ノルウェーなどの北欧は日照量が少ないことが関係してうつなどの心の病が多いといわれます。

日本も今の季節は季節性のうつになる人が多いものです。

ムンクの「叫び」は幻覚に基づくもので、以下のようにムンクは語っています。

「二人の友人と外を歩いていると、太陽が沈み始めた。見る見るうちに空が血のように赤く染まる。私は疲れを感じて立ち止まり、フェンスにもたれかかる。蒼黒いフィヨルドと街の上空が血と炎で彩られる。友人たちは歩みを続ける。私はそこに突っ立ったまま不安に身を震わせる。

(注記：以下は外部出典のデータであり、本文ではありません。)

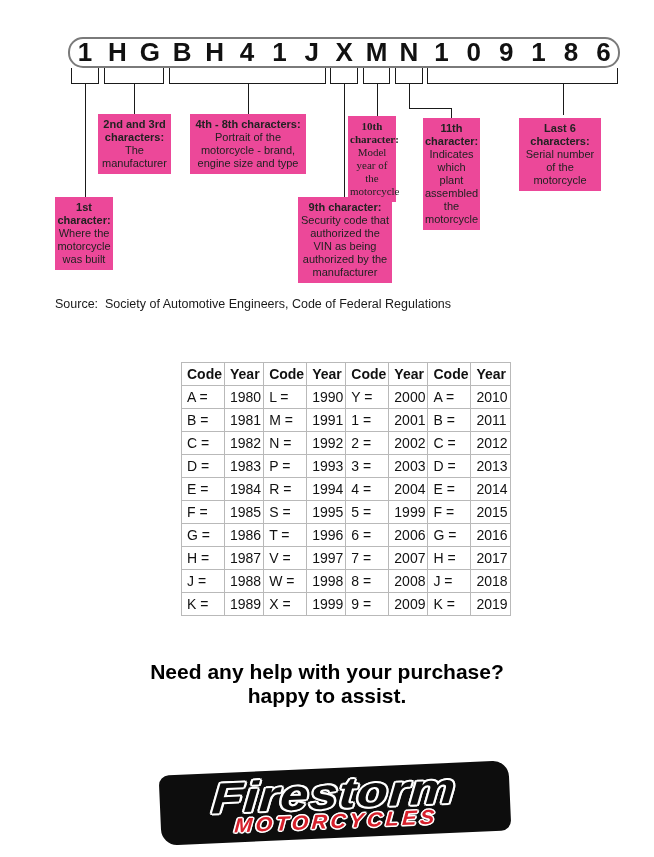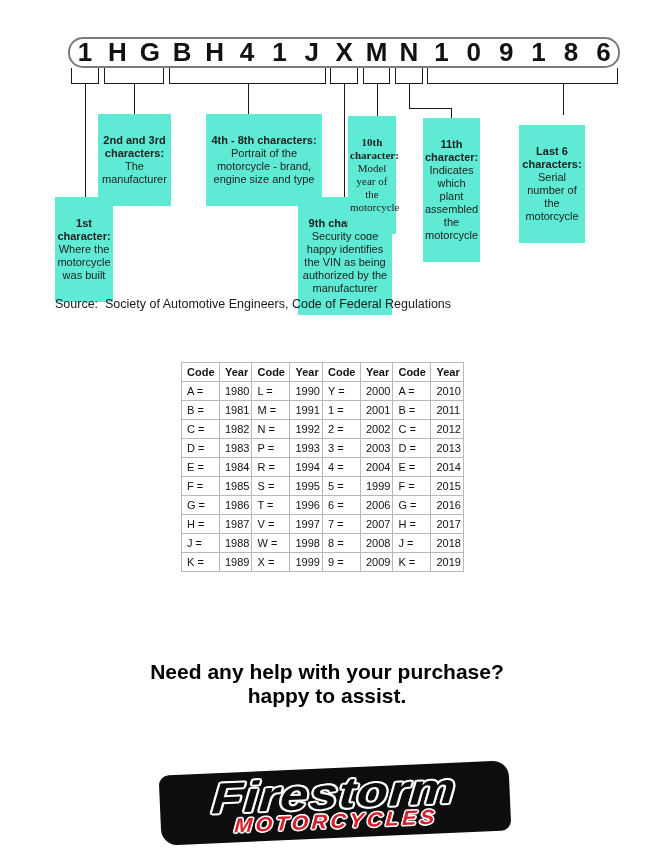--- a/index.html
+++ b/index.html
@@ -47,8 +47,8 @@
   
   .anno {
     position: absolute;
-    background: #5eead4;
-    padding: 20px 2px;
+    background: #ec4899;
+    padding: 4px 2px;
     text-align: center;
     font-size: 11px;
     line-height: 13px;

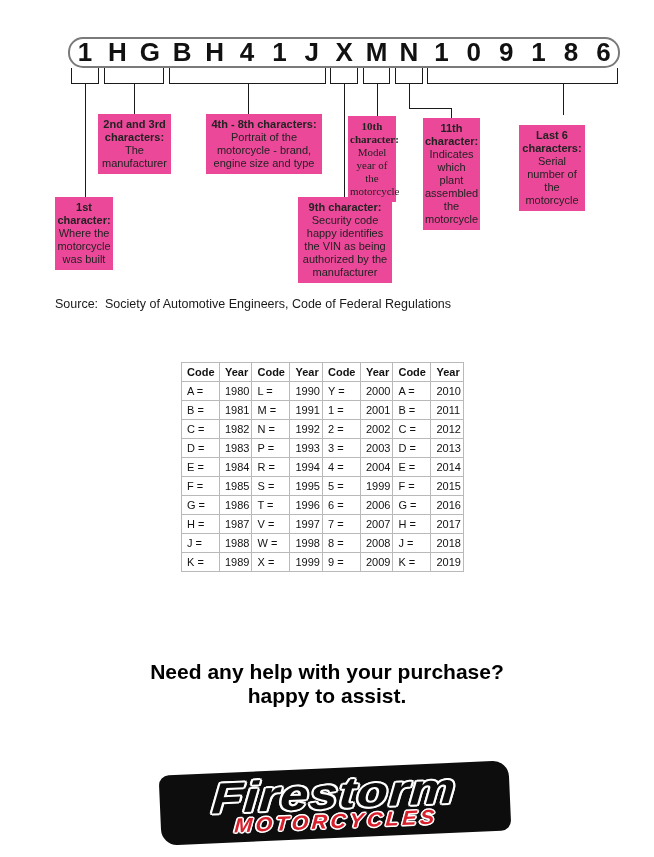--- a/index.html
+++ b/index.html
@@ -190,7 +190,7 @@
     <div class="anno-title">2nd and 3rd characters:</div>
     <div class="anno-body">The manufacturer</div>
   </div>
-  <div class="anno" style="left:206px; top:114px; width:116px;">
+  <div class="anno" style="left:190px; top:114px; width:116px;">
     <div class="anno-title">4th - 8th characters:</div>
     <div class="anno-body">Portrait of the motorcycle - brand, engine size and type</div>
   </div>

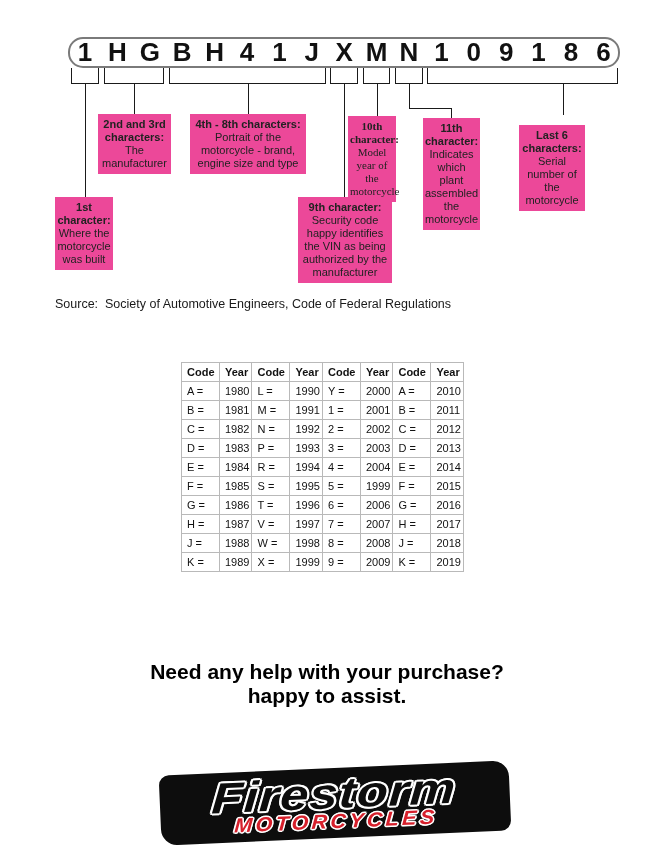--- a/index.html
+++ b/index.html
@@ -206,7 +206,7 @@
     <div class="anno-title">11th character:</div>
     <div class="anno-body">Indicates which plant assembled the motorcycle</div>
   </div>
-  <div class="anno" style="left:519px; top:125px; width:66px;">
+  <div class="anno" style="left:519px; top:118px; width:82px;">
     <div class="anno-title">Last 6 characters:</div>
     <div class="anno-body">Serial number of the motorcycle</div>
   </div>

自然をつんざく終わりのない叫びを感じて」

つまり、ムンクは自分が叫んでいるのではなく外側の自然界全体が叫んでいるというのです。

このような感覚は被害妄想的な精神病者の感覚でしょうが、深い真理を含んでいるようにも思えます。

聖書の「ローマ人への手紙」8章22節には「被造物がうめき苦しんでいる」という言葉があります。

この被造物というのは人間のみならず自然界を指す言葉として解釈できます。

アダムとにエバがエデンの園を追放されてから人間だけではなく、自然界さらには宇宙全体が救いを求めて声にならない声を発しているとも考えられるわけです。

精神病的傾向があり存在不安をもっていたムンクは、外側の自然界によって圧迫され、自らの存在が消えていくような感覚になっていたのでょう。

「叫び」は現代人の心の虚しさや孤独、見捨てられ不安を表現したものといわれます。

ムンクの絵はサルトルの哲学(最近あまり流行らないけど)につながると思います。

ただ、ムンクは叫びなのですが、サルトルの場合は吐き気なのです。

サルトルは「嘔吐」という小説の中で、外側の現象世界が自己の中に侵入する感覚を覚えた主人公ロカンタンは、自らの主体性を取り戻そうとして吐き気という生理作用を感じたと記しています。

摂食障害の人が過食嘔吐を繰り返するのも、自分の中に入り込んてくる異物としての食物を外に吐き出して本来のアイデンティティを取り戻そうとするあがきのようなものです。

ムンクの絵やサルトルの実存主義、そして、コーラの味も何か心の深い部分にはたらきかけるものがあるのでしょう。